Aggregating Social Data Requires a Firehose #SMAS12

SMAS kicks off with some insight into the massive scale of social media data, and the difficult task of aggregating it. Smart folks at Attensity and Gnip are among those attempting to sift through and determine how much can be done by machines and how much relies on human intuition. They are making progress, but is the vast ocean of data too far ahead of us?

There are methods in existence to suck in social media data, shoot it through massive control centers loaded with algorithms and huge screens and attempt to produce some kind of meaningful analysis. These are useful, if not foolproof. They are an effort to incorporate a lot of complex factors, resulting in something inevitably speculative and incomplete. But the tools are improving. The data is there. How much of it can we absorb, interpret and analyze with our meager, limited minds? The truth is, not nearly all of it.

Taking It All In

Companies like Attensity and Gnip (apparently pronounced "gah-nip") are utilizing a firehose -- a nifty name for an expensive tool that allows them to pull in all of the available data. With reps here at SMAS giving a glimpse inside the operations of their business, we've been given a rare and fairly technical view of how the aggregation of social media data can actually work. If it can.

Massive amounts of information are purchased, scraped and discovered. They are funneled through complicated systems which include futuristic-sounding stuff like "Natural Language Processing" (NLP) which can read live posts, then interpret and analyze them. Assuming you've got the resources to harness that power and harvest that information, you've still got plenty to worry about.

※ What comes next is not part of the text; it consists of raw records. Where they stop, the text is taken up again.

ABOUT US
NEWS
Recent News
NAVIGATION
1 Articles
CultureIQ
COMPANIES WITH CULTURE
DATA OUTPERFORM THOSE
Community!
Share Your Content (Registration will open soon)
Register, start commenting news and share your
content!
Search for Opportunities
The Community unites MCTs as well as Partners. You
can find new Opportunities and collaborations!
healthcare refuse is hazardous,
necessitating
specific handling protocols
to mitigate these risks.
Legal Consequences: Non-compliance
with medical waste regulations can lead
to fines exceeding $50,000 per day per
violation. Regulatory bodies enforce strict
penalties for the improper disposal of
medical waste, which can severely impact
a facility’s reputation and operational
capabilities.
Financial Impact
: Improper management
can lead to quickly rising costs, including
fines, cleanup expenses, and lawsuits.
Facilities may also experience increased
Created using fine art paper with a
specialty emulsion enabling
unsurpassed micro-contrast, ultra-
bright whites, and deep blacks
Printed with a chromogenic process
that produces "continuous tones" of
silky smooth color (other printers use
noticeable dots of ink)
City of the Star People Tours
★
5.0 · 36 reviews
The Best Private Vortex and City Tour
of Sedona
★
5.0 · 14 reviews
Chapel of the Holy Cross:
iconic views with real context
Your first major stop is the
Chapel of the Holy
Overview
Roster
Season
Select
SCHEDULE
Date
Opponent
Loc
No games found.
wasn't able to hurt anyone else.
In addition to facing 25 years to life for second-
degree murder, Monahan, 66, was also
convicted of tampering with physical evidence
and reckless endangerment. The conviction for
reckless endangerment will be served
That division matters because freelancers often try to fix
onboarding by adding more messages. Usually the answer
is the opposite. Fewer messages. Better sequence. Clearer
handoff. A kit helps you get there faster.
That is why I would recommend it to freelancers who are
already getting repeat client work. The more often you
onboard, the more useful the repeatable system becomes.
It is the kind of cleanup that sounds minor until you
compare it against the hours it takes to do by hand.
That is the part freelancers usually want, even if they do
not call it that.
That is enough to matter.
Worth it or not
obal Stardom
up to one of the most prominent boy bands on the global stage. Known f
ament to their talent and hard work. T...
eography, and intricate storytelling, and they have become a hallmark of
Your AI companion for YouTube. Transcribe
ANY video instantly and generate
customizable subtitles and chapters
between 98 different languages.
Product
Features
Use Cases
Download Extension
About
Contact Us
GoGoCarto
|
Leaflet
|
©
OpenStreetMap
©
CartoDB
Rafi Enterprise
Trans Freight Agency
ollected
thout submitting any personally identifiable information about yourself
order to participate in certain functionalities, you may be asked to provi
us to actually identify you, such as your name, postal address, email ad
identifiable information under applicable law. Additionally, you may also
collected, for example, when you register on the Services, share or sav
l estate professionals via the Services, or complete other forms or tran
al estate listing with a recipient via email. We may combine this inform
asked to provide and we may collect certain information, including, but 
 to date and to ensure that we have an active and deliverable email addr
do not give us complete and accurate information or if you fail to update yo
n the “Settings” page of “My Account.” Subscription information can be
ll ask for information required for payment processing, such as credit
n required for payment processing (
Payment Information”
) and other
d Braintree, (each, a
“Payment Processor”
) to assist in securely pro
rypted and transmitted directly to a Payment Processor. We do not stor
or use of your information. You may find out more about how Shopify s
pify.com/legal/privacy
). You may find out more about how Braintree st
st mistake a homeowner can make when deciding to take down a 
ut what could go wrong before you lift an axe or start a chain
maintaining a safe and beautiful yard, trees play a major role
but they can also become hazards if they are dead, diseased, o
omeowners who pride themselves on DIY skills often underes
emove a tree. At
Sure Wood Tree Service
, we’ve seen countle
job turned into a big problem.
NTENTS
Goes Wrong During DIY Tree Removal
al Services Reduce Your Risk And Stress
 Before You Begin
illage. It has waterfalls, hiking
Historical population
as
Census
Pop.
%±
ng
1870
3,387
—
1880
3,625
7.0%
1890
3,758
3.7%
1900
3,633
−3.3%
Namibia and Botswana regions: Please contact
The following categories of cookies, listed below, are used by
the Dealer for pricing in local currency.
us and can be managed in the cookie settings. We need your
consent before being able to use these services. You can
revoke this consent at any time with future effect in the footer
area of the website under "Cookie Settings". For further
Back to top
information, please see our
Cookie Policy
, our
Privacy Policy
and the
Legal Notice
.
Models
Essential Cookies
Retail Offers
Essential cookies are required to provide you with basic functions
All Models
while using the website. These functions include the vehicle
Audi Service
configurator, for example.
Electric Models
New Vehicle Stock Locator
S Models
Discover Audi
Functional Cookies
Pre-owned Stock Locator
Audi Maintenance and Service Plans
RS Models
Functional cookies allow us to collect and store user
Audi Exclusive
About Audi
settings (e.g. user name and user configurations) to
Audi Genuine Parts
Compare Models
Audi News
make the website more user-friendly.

People Are Funny; Robots Aren't

The problem with technology like that is that we don't really have it yet. That's why there's sentiment scoring, which is basically assigning numerical value to positive and negative feedback received through social media outlets, then doing some complicated math to determine how well you're doing.

No program can accurately gauge human sentiment, particularly when it comes to concepts like irony, sarcasm and just plain false information. It's also difficult to determine the impact and influence of any given post or tweet, or to consider the reliability and viability of the source. These are things we know intuitively, and may never be able to sort into algorithms. Unless we can all own one of those really smart Watson robots, like the one that was on (and kicked ass on) Jeopardy!

And It Never Ends

The amount of sites producing useful, relevant data is always rising, and the amount of data on each site is constantly increasing. And it's just constant. It never stops. It's a massive ongoing project to stay on top it. It's an operational nightmare. But it is also essential. There's no way this data just sits out there without someone figuring out how to use it. Guys like Attensity and Gnip are getting closer, but from what I've heard, they may be feeling their way through the dark at this point.